Le foto sono state scattate da satelliti commerciali e coprono un periodo che va dal 2013 ad oggi, passando dall'agosto di quattro anni fa al gennaio del 2015, quindi all'aprile del 2016 e 2017. Non provano in modo assoluto, ha precisato Jones, che l'edificio inquadrato sia un crematorio, ma evidenziano una costruzione "coerente" con quel genere di utilizzo. L'immagine del gennaio 2015, in particolare, mostra il tetto del presunto crematorio ripulito dalla neve, scioltasi presumibilmente per il calore sviluppato da una combustione.
"Dato che le numerose atrocità perpetrate dal regime siriano sono state abbondantemente documentate, riteniamo che la costruzione di un crematorio sia il tentativo di nascondere le esecuzioni di massa nella prigione di Saydnaya" ha spiegato Stuart Jones. Che ha quindi accusato Assad di "sprofondare in un nuovo livello di depravazione. Col sostegno di Russia e Iran". Di qui l'appello del diplomatico statunitense ai due alleati del dittatore siriano perché usino la loro influenza per il raggiungimento di un cessate il fuoco "credibile" e per l'inizio di altrettanto credibili colloqui di pace.

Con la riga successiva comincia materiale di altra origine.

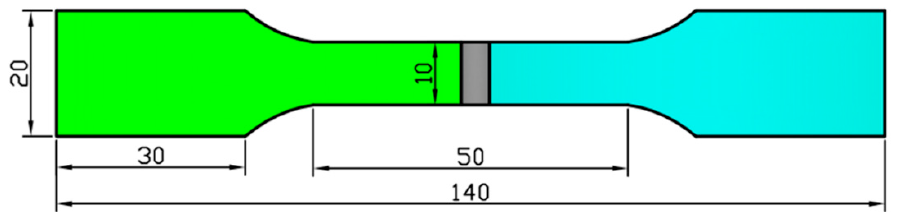
Figure 1. The schematic drawing for tensile testing (mm).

Va ricordato come lo scorso febbraio Amnesty International avesse lanciato la stessa accusa "sterminio" contro il regime di Damasco, diffondendo un rapporto in base al quale tra 2011 e 2015 in Siria sarebbero state impiccate 13mila persone, proprio nella prigione degli "orrori" di Saydnaya. Redatto sulla base delle interviste a 84 testimoni oculari, tra cui guardie carcerarie, ex detenuti, magistrati e avvocati, oltre che a esperti nazionali e internazionali, il rapporto Amnesty affermava già tre mesi fa come "ogni settimana e spesso due volte a settimana fino a 50 persone sono state tirate fuori dalle celle e impiccate. In cinque anni almeno 13mila persone, tra cui civili che si opponevano al governo".
Oltre alle vittime di Saydnaya, Amnesty quantificava anche 17.000 i detenuti morti nelle carceri siriane nel corso del conflitto. Ma a Saydnaya, aggiungeva l'organizzazione nel suo documento, "sono inflitte ai detenuti condizioni inumane, torture, sistematiche privazioni di acqua, cibo, cure mediche e medicine" mentre sono costretti a ubbidire a "regole sadiche". I negoziati di Ginevra, affermava Amnesty, "non possono non tenere conto" di questi "crimini contro l'umanità" e consentire a "osservatori indipendenti di aver accesso ai luoghi di detenzione".